İşin daha ilginç yanıysa linç girişiminde bulunanlar değil, saldırıya uğrayan Irak uyruklular gözaltına alınıp sınır dışı edildiler.

Irak Anayasası’nda bile "Kürdistan Bölgesel Yönetimi" diye adı açıkça yazılıdır ve saldırıya neden olan atkının üzerindeki de Kürdistan’ın resmi bayrağıdır. Türkiye Cumhuriyeti devleti Kürdistan Bölgesel Yönetimi’ni resmen tanımıştır.

Haydi diyelim taşranın sıradan ırkçıları-faşistleri bu gerçeği bilmiyor. Trabzon’un valisi, savcısı da mı bilmiyor bu gerçeği ve Irak uyruklu turistleri önce gözaltına alıp sonra sınır dışı ediyorlar.

Artık "Kürt düşmanlığı"nın, "Kürt fobisi"nin AKP devletinin de tahrik etmesiyle geldiği nokta tam da budur.

Zaten uzun süredir sadece Türkiye’nin sınırları içersindeki değil, dışarısındaki Kürtlere de düşmanlık AKP iktidarı eliyle besleniyordu.

Kimse kendini kandırmasın. Türkiye’nin Suriye’ye müdahalesinin, bugün de komşu bir ülkenin topraklarını işgal etmesinin, hatta rüşvet verir gibi S 400 almalarının temel nedeni devlet olma anlayışına damgasını vuran "Kürt fobisi"dir.

Artık bu fobi öylesine büyük bir çılgınlığa dönüşmüştür ki, Kürdistan emniyetinin topraklarında suç işlediğini iddia ettiği bir kişinin servis ettiği görüntüsünde yer alan Kürdistan bayrağı bile bazı medya kuruluşları tarafından sansürlenerek, kesilerek, buzlanarak yayınlanmıştır.

Geçen gün yargılandığı davada Selahattin Demirtaş savcının tutanakta Kürdistan ve Kürt sözcüklerinin baş harflerini küçük yazmasını eleştirerek adeta kendini yargılayanları mahkum ediyordu:

"Ben bu ülkede halen Kürt ve Kürdistan demenin terör propagandası sayılmasını hakaret olarak görüyorum… Kürdistan ve Kürt kelimelerini kullanarak tek bir hüküm kurarsanız mahkemeniz hakkında suç duyurusunda bulunurum… Benim Kürtlüğümle alay edildiğinde kusura bakmayın tepemin tası atıyor. Kürdistan kelimesini kullandım diye beni terör propagandasıyla suçlayanları gördükçe benim de tepemin tası atıyor… Etnik kimliğiniz, inancınız, mezhebinizle alay edildiğinde, yok sayıldığında ne hissedersiniz? İnsanın onuruyla ilgili bir mevzudur bu."

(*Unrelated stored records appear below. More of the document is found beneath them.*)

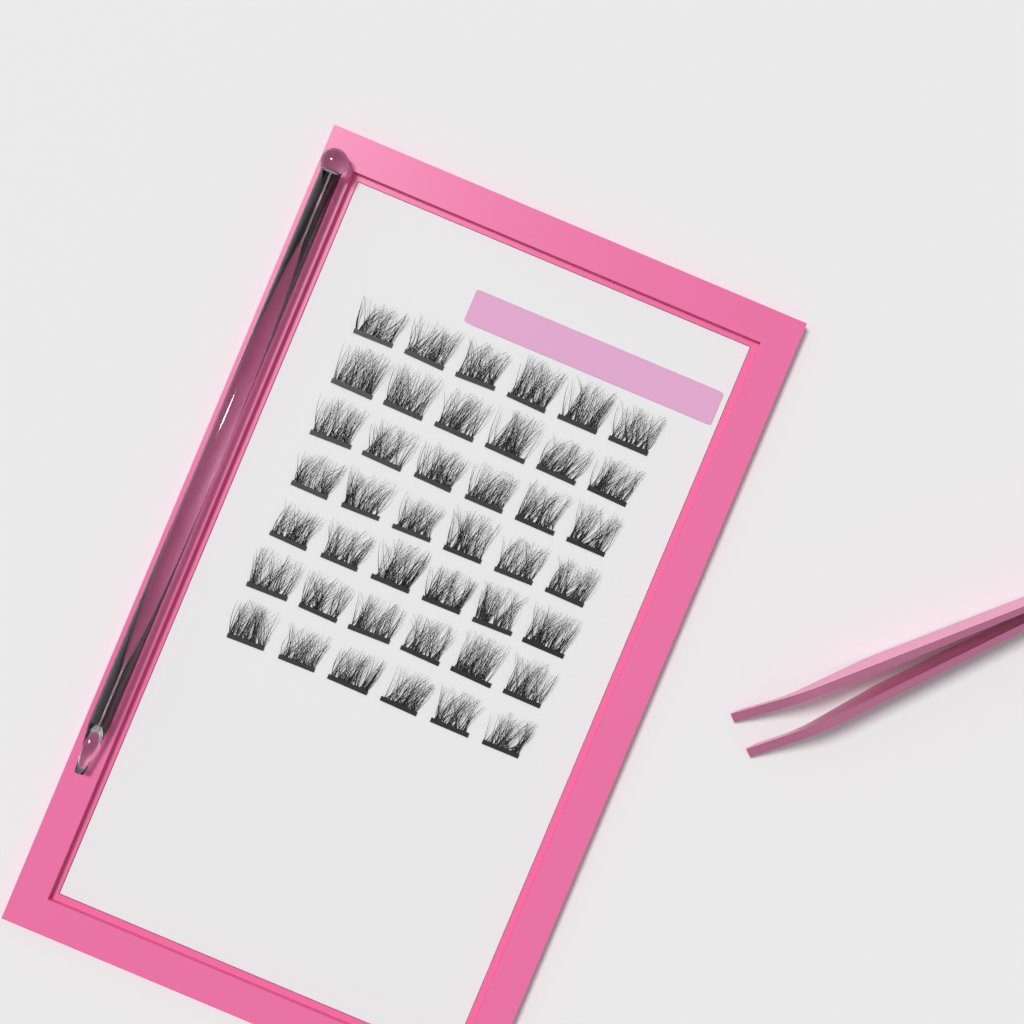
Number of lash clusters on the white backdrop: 42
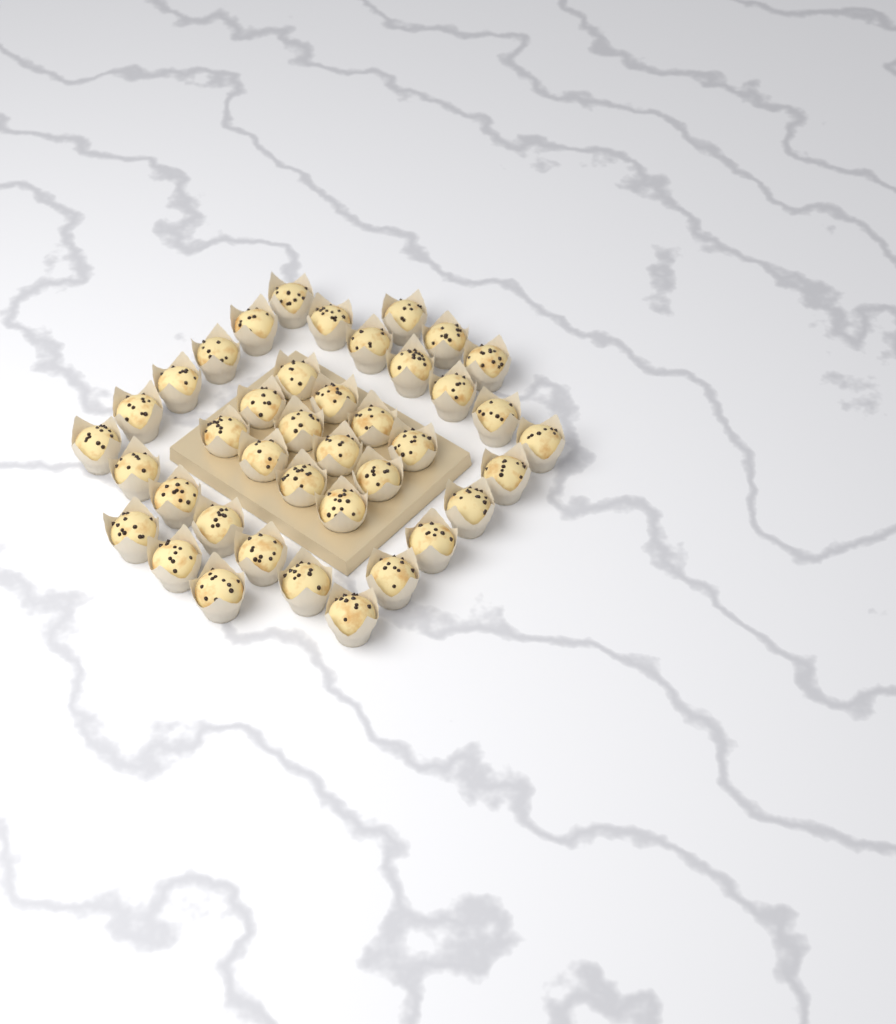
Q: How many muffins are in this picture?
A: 40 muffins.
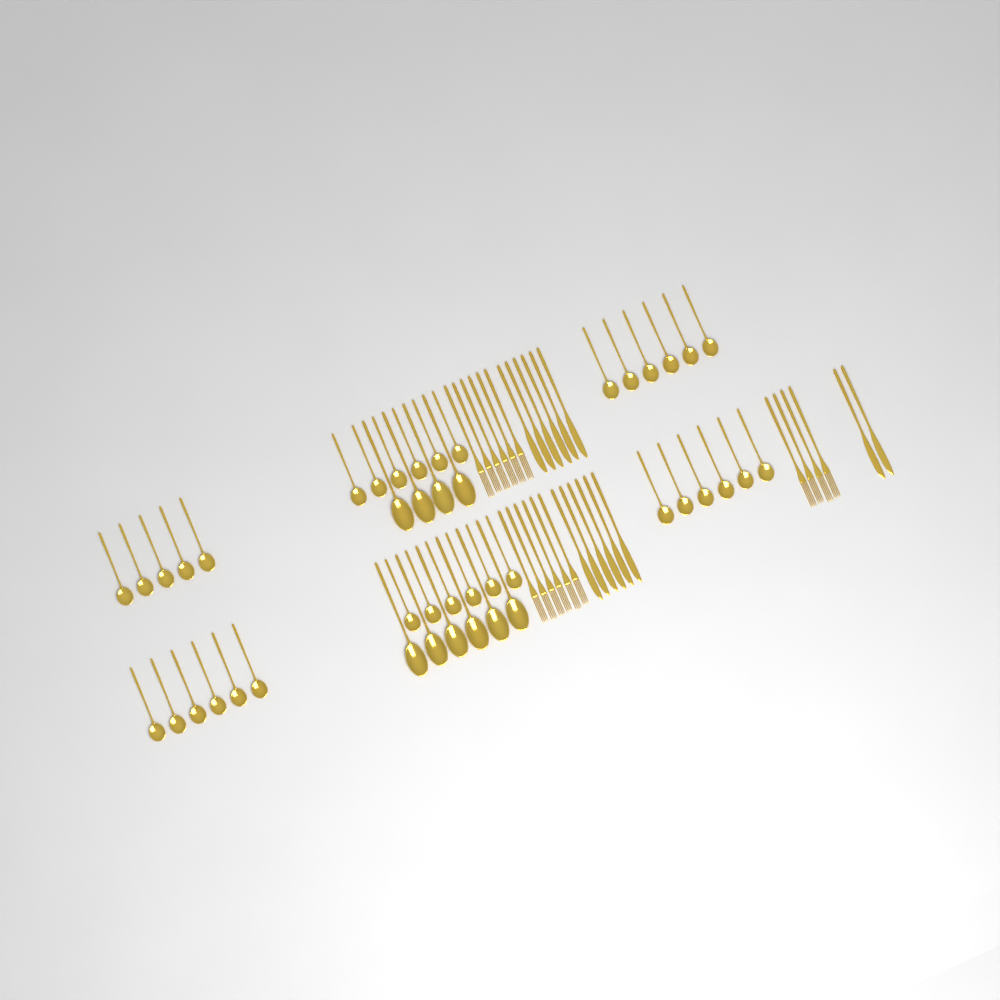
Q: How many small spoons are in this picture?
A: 35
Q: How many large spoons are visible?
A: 10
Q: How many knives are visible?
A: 14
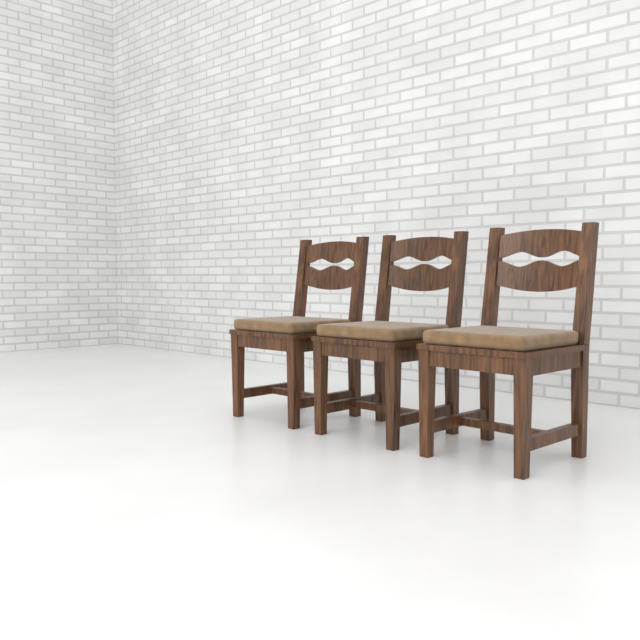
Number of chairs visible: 3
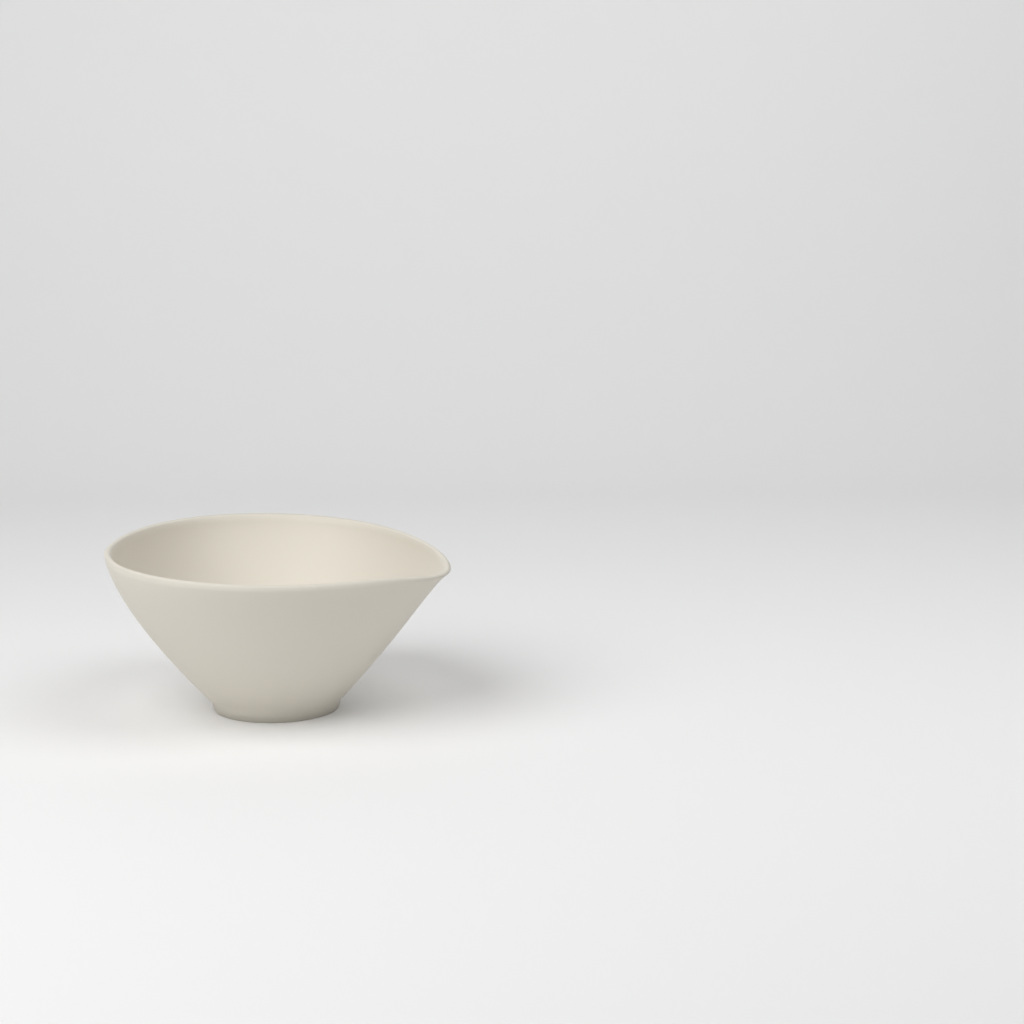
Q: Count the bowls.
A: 1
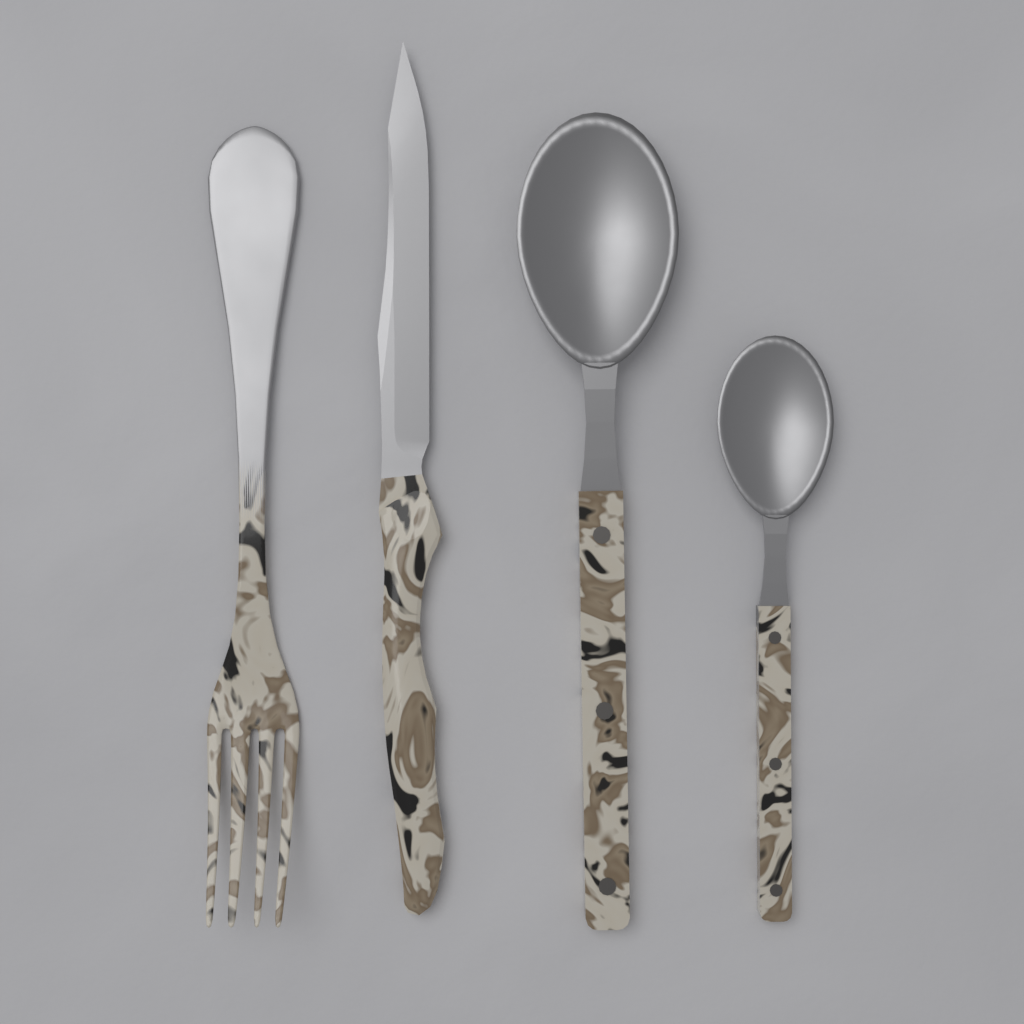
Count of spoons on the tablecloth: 2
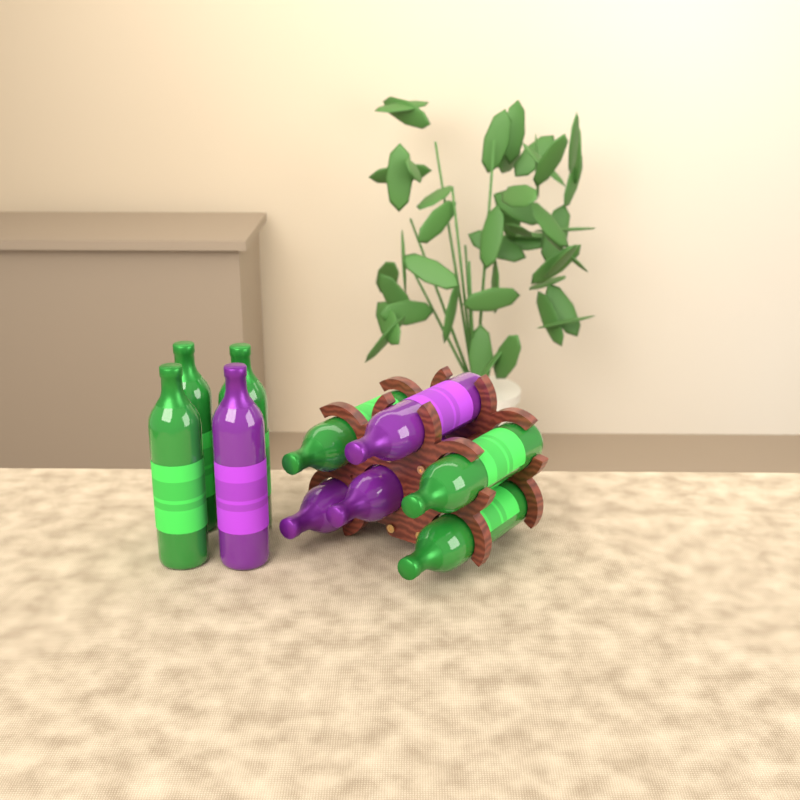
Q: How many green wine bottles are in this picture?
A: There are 6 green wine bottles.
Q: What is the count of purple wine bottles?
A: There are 4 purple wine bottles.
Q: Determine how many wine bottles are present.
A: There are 10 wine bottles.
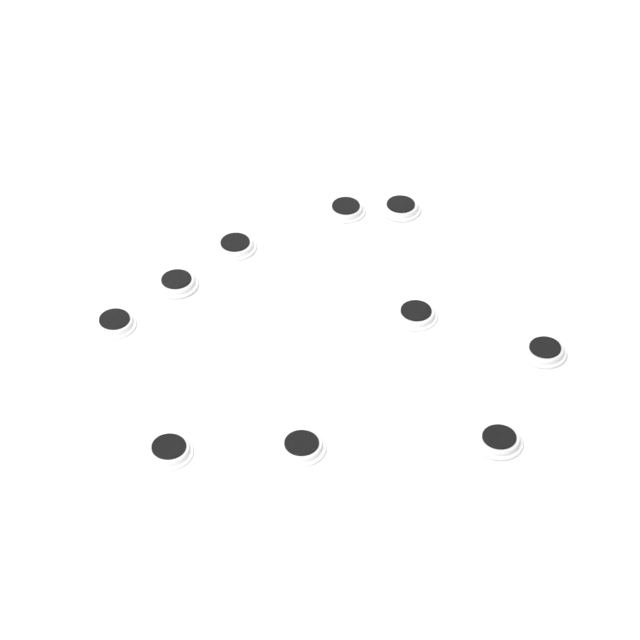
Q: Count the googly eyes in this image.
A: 10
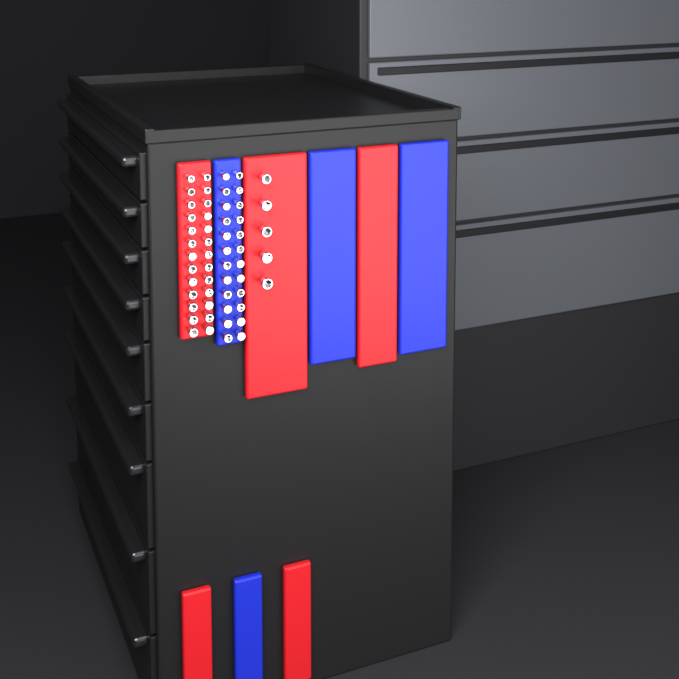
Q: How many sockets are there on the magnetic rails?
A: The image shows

Devlet olma anlayışında var olan "Kürt fobisi"ni ve "Kürt düşmanlığı"nı bu topluma enjekte etmeye, yurttaşların bir bölümünü etnik bir kökene düşman olmaya çalışmak bu coğrafyada yaşayan insanlar arasında onulmaz yaralar açar.

AKP ve müttefikleri yıllardır sürdürülen yok sayma, inkâr etme aşamasından artık nefret etme noktasına vardırmak istiyor giderek ağırlaşan Kürt sorununu.

Ama unutulmasın ki inkâr etme süreci de nefret etme süreci de bu ülkenin utanç sayfaları arasında yerini en kısa sürede alacaktır.